**Supplied passage:**
* * *
Learn what an ESOP scheme is, what it must legally contain under the Companies Act 2013, how to get it approved, and the clauses required in the complete scheme.

Author
Siddharth Sharma

Content Marketer, EquityList

Apr 12, 2026

8 min read

Modern Architecture

Key takeaways

  • An ESOP scheme is a legal instrument adopted by shareholders under section 62(1)(b) of the Companies Act, 2013. Every grant your company issues draws its legal authority from this document.
  • The scheme must be approved by a special resolution (75% shareholder majority) and filed with the Registrar of Companies (RoC) via form MGT-14 within 30 days of passing the resolution. Options issued before this is done have no legal standing.
* * *
**Record extracts:**
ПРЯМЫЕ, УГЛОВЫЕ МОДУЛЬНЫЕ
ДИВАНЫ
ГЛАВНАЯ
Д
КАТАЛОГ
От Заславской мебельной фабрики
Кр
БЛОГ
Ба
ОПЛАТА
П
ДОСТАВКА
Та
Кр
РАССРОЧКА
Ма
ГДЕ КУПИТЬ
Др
* * *
**Apply what you read:**
1. According to the ESOP scheme article, how long does a company have to file the scheme with the Registrar of Companies after passing the resolution?
2. Write the next part of the ESOP scheme article, picking up after its last sentence.

**Responses to the tasks:**
1. Within 30 days, using form MGT-14.

2.
  • DPIIT-recognised startups that are also certified as eligible startups under section 140 of the Income Tax Act, 2025 (equivalent to Section 80-IAC of the Income Tax Act, 1961) get two advantages unavailable to other companies: they can issue options to promoters and directors holding more than 10% equity, and their employees can defer perquisite tax under section 392(3) read with section 289(3) of the Income Tax Act, 2025 until the earliest of 60 months from the end of the relevant tax year of allotment, the date of sale, or the date the employee leaves the company.
  • A well-drafted scheme includes separation treatment, vesting acceleration on acquisition, and clawback provisions. None of these clauses is mandated by law for unlisted companies, but each addresses a scenario that the law leaves to the parties, and the absence of any one of them is a common source of disputes.
  • The scheme requires revisiting each time the company raises a new funding round, since a pool top-up requires a fresh special resolution and a new Form MGT-14 filing. Significant changes to the capital structure or headcount trigger the same process.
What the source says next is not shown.